[Saved data entries]

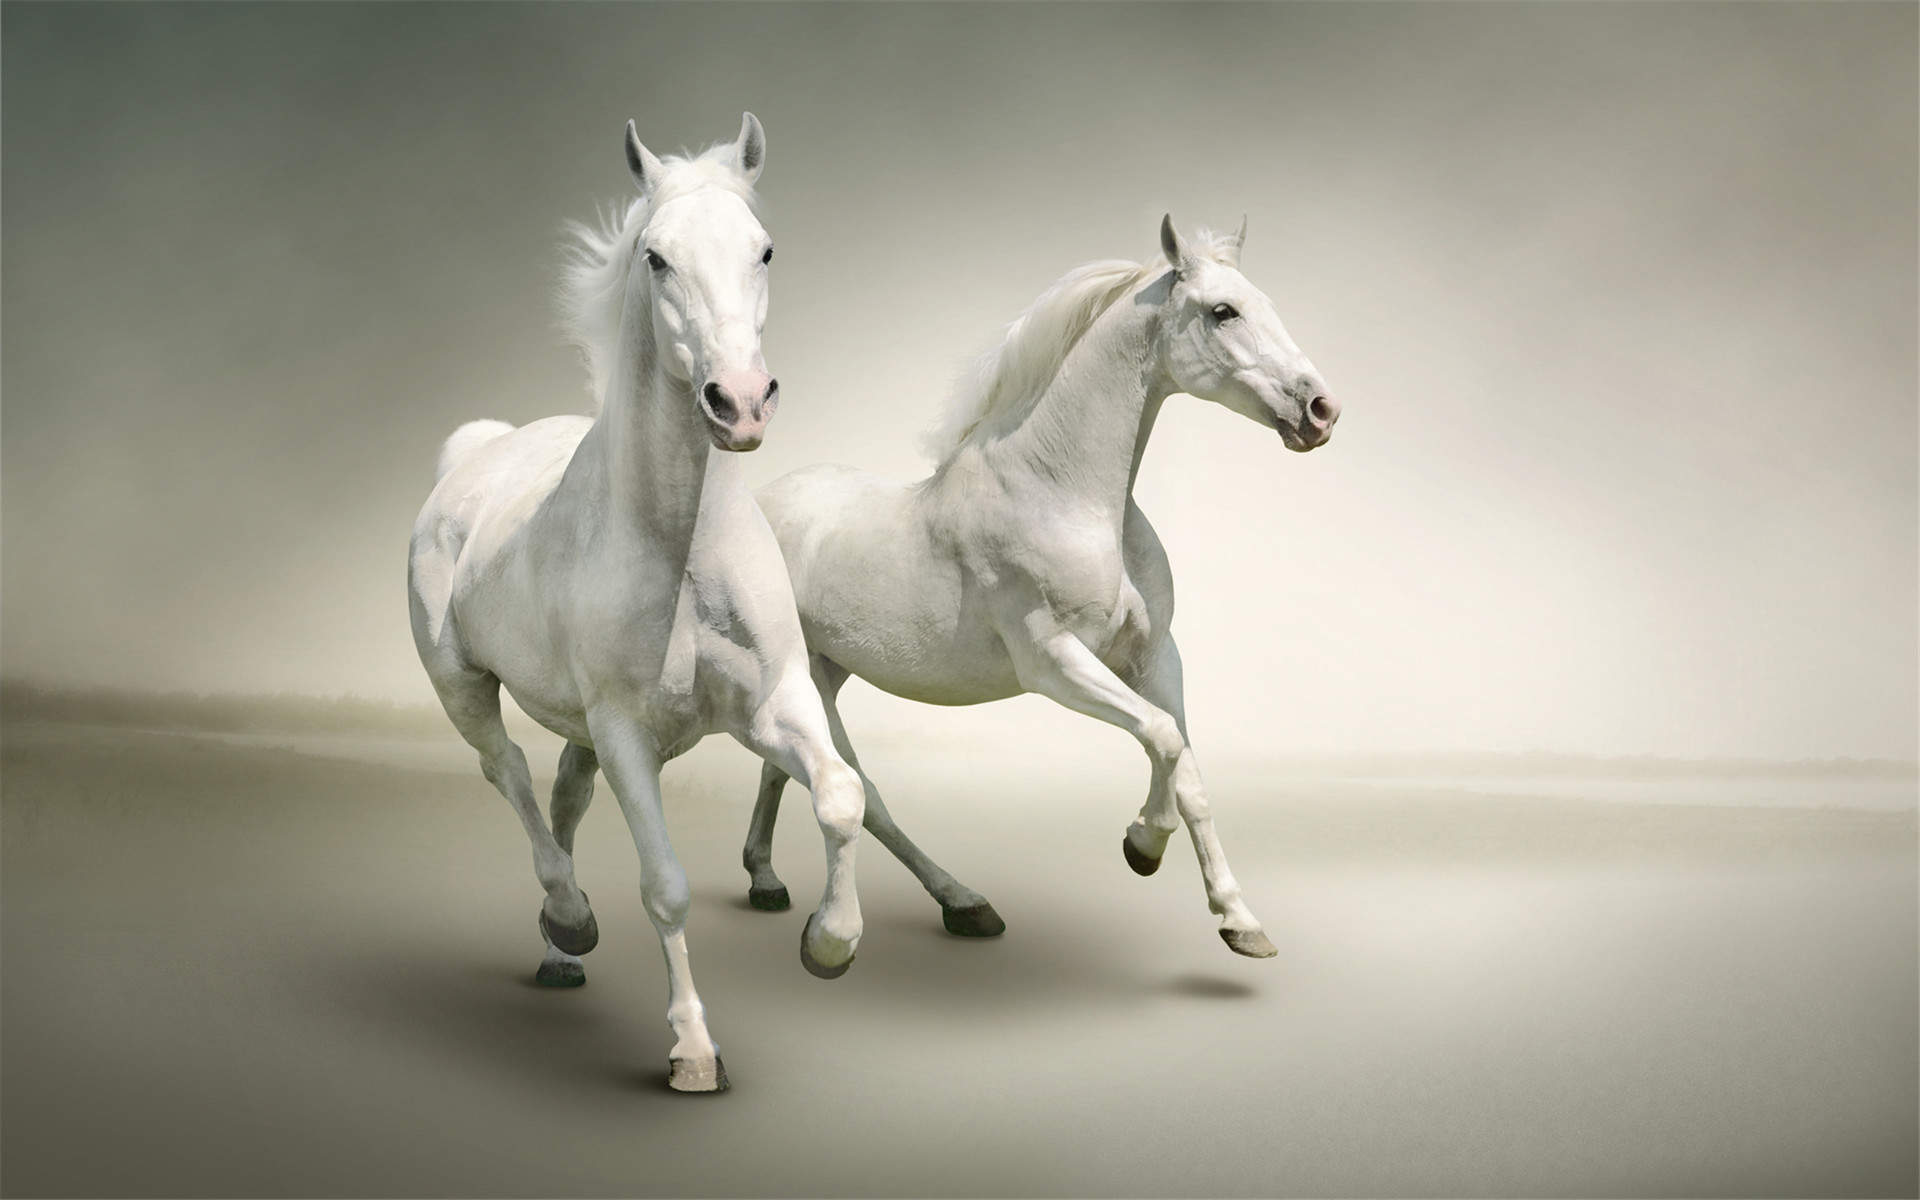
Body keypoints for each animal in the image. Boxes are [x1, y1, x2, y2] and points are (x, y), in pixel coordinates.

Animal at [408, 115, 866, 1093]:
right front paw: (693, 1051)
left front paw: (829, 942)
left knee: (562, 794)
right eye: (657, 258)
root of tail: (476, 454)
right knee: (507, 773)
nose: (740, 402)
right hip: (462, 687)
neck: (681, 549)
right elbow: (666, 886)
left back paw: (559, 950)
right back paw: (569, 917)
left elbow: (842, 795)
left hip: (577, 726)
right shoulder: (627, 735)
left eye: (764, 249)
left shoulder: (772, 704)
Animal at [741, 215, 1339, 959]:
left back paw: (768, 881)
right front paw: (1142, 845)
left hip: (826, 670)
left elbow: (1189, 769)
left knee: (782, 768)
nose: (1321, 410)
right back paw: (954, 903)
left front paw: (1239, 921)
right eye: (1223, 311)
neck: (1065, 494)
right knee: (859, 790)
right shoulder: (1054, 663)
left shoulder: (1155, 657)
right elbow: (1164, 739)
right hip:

> _Task details_: All lines of the data that hold "back" need to be copied.

> _Final answer_:
left back paw: (559, 950)
right back paw: (569, 917)
left back paw: (768, 881)
right back paw: (954, 903)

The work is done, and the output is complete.